Tuesday, January 24, 2006

21

I made it through my 21st bday without coming home wasted! What an accomplishment, huh? Life is is weird sometimes. ALL day everyone at work kept talking about how "important" it was that I get drunk tonight- claiming it was an "American Tradition". Yeah, well, I would really hope that American's would celebrate true traditions more often and stupid ones less frequently.

Anyway, I don't feel like venting any more. It was a good birthday, Ryan took me out to eat and then we met up with some friends and played darts- and I threw really good darts, even Ryan acknowledged them! Though after three years of playing darts you would hope one would be able to consistently hit the bullseye.

I work today- only 7 1/2 hours (which compared to the 14 yesterday is pretty good), but not until 3pm. I'll probably meet Ryan for lunch and maybe run a few errands. I have a hard time sitting at home alone. I like to be with people, strangers or friends. It gets lonely at home. I love my apartment, it is cute and peaceful, but empty as well.

Yet I love Toledo. I don't know why. It's not lovely or active or even that fun. But it's safe. I know how to get from here to there. I have friends. I've changed since moving here 3 years ago. Some good and some bad. Some things I'm proud of and others I'm not.

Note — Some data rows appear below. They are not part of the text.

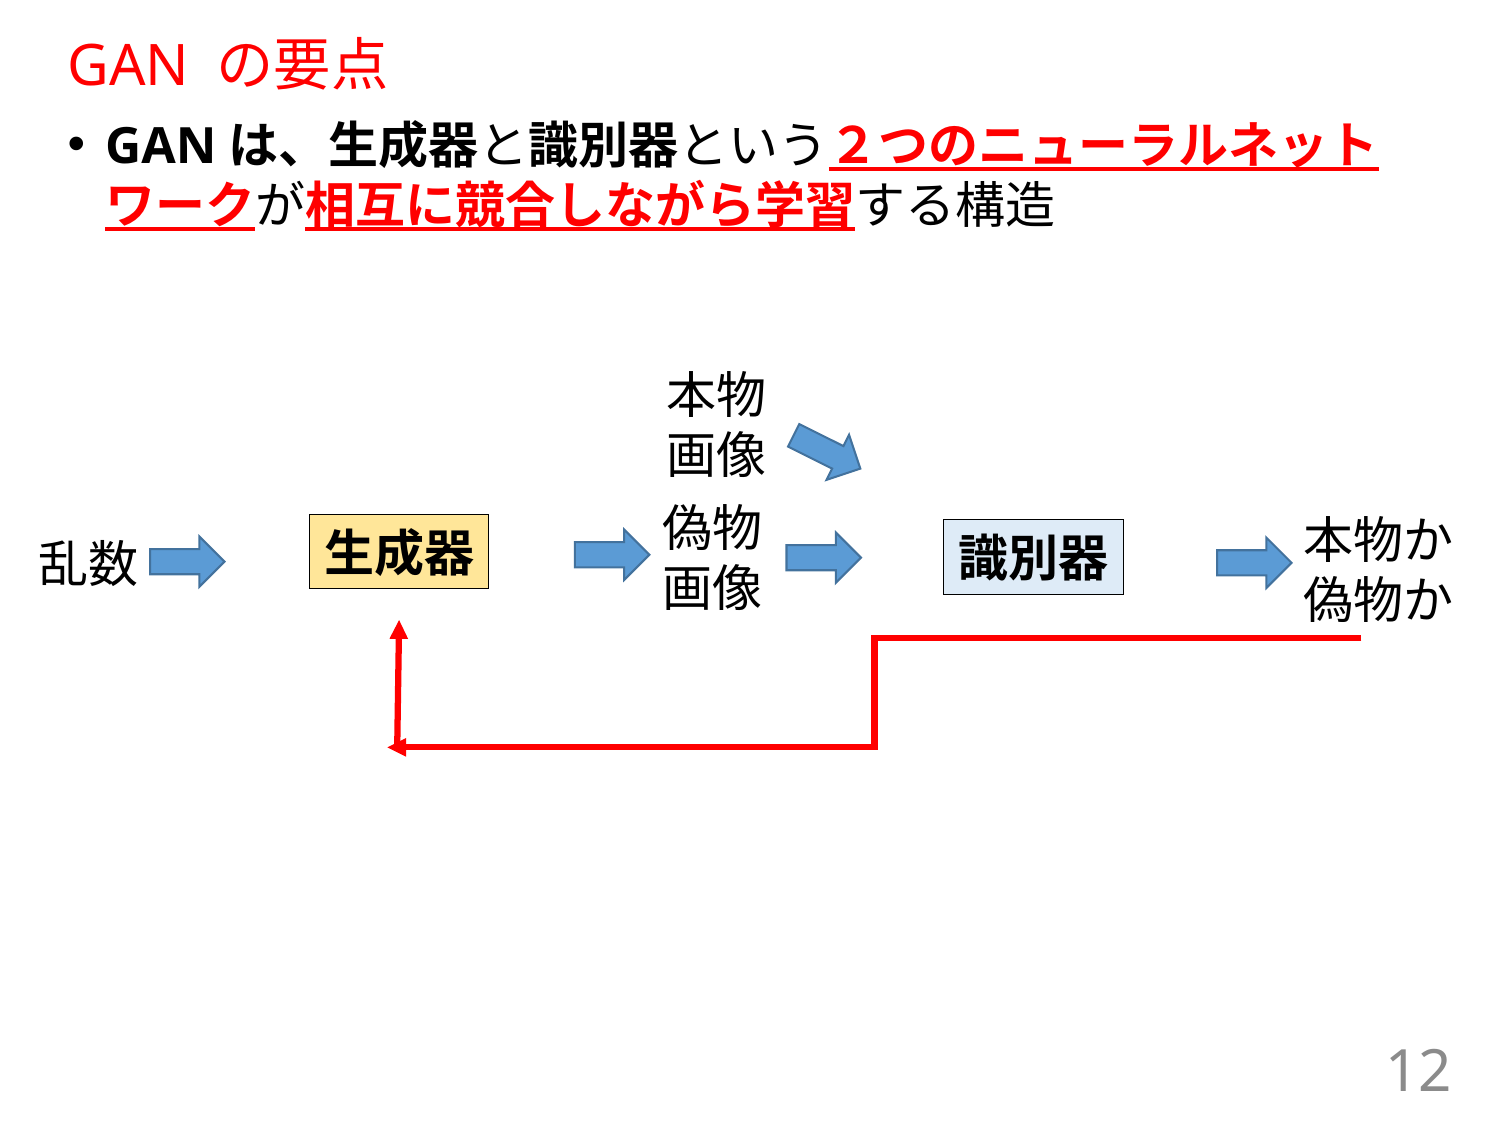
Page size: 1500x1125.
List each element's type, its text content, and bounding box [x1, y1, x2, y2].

text_box 乱数 [23, 524, 190, 600]
text_box 本物画像 [651, 356, 818, 491]
text_box 識別器 [943, 519, 1124, 595]
text_box 偽物画像 [648, 489, 815, 624]
text_box 生成器 [309, 514, 489, 589]
text_box [818, 432, 862, 482]
list GANは、生成器と識別器という２つのニューラルネットワークが相互に競合しながら学習する構造 [52, 105, 1477, 625]
text_box 本物か 偽物か [1288, 501, 1500, 637]
text_box [1216, 535, 1288, 591]
text_box [785, 530, 863, 586]
slide_number 12 [1129, 1042, 1467, 1103]
text_box [149, 534, 226, 590]
text_box [573, 527, 648, 583]
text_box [387, 637, 1362, 748]
title GAN の要点 [52, 28, 1441, 105]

I'm almost scared of moving back to Rochester. So much has changes. I lost a lot of awesome and beautiful friends when I left. Mostly my fault- I'm horrible at keeping in contact with people. The only thing that connects me to Rochester is my family. I'm not saying that family is not enough, because it is (otherwise I would obviously not be moving), but there are certain comforts that will take awhile to find. I don't know how to get from East Rochester to Webster, or from the movie theater to Wegmans. I don't know if/where 390, 490 and 590 connect. I mean here I know that if I jump on 75S and merge toward 475w and pass Central, Douglas and Secor, get off at Talmade and turn right I will end up at the Franklin Park Mall. And that's nice. I hate driving in Rochester now. There is not one time that I have been in Rochester in the last 3 years in which I haven't gotten completely lost.

Anyway- I'm rambling. My point is just that I'm scared. I'm going to be a married woman in less than 4 months. I'm going to be leaving my job, my friends, my apartment for a very brand new married life in about 6 months.